Lifting both hands, he brushed a kiss over her knuckles that had her halfway to swooning.
“You’ve been it for me since that kiss at the homecoming dance all those years ago.
I knew it then, and I’m doing now what you thought I was that day the last time we came here. ” He dropped to one knee. “Marry me.”
Paisley’s hand flew to her mouth. “Oh my God. Are you serious?”
He slipped out a ring box from his pocket and flipped it open.
She squeaked. That was a real, shiny engagement ring in there. In his hand. Where he knelt on the ground. The ache in her feet told her in no uncertain terms she was definitely awake and not dreaming this whole thing.
And here she’d thought Bethany’s baby announcement was going to be the biggest shock of the day.
“We spent a lot of years apart. Years that showed me in no uncertain terms that life is short. I wasted a lot of time feeling unworthy and broken. You changed that.

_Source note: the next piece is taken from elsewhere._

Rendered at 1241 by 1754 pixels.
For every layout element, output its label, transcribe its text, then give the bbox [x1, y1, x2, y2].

In a very real way, you brought me back to life, and I don’t want to lose another minute with you. So marry me, Paisley.”

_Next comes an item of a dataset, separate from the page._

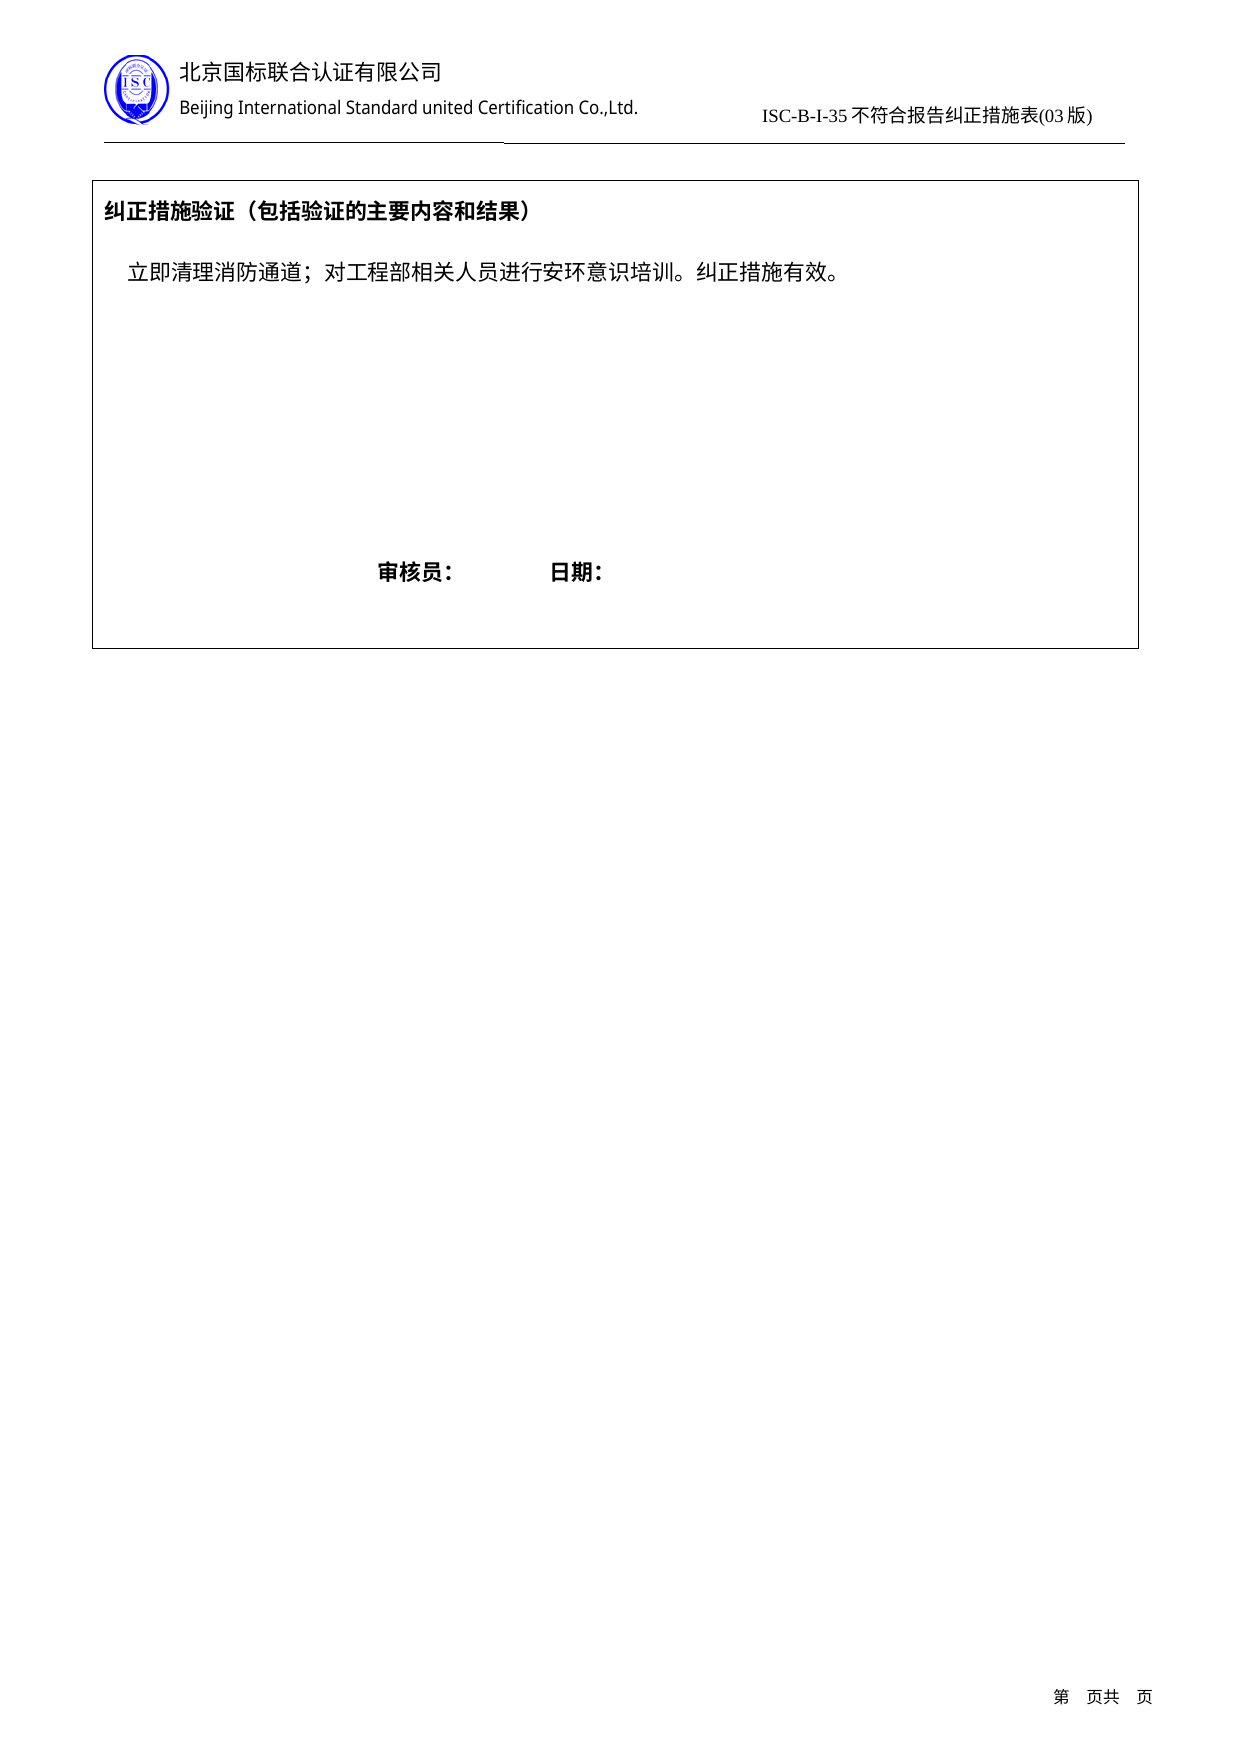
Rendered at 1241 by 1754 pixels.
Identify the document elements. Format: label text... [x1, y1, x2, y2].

She considered herself a practical romantic.
It was the small, everyday things that usually did her in.
Much as she loved them, she didn’t expect or want grand gestures.
Flashy wasn’t her style. So, that he’d brought her here, where they’d had so many of their firsts, to ask her to be his and heal the wound of their previous, painful end, was exactly right.
He was exactly right and exactly hers. Finally.
Tears burned her eyes, and she swallowed against the emotion in her throat to find her voice and give him a sassy smile. “Well, since you asked so nicely…”
“I did promise to work on the bossy thing. Sorry about that. Paisley, will you—”
She pressed a finger to his lips. “I think you can get away with orders just this once. Because the answer is yes. For you, the answer will always be yes.”
His answering grin lit up the night. “Then let’s make it official.” Pulling the ring from the box, he slid it onto her finger.
A perfect fit.
As he rose and slipped his arms around her, she linked her hands behind his neck. “You know…Tennessee is a no-waiting-period state for marriage licenses.”
“Oh? Do I even want to know why you know that?”
“The same reason I know most random trivia. Book research. I’m just saying, Gatlinburg is only a three-hour drive. We could swing by on our way home. In the name of not losing any more time.”
His delighted laugh warmed her already overflowing heart. “Have I mentioned I love the way you think?”
“Once or twice, but a girl never gets tired of hearing it.”
“I’ll keep that in mind.”
And with the moon rising behind them, she kissed the first love she was going to marry.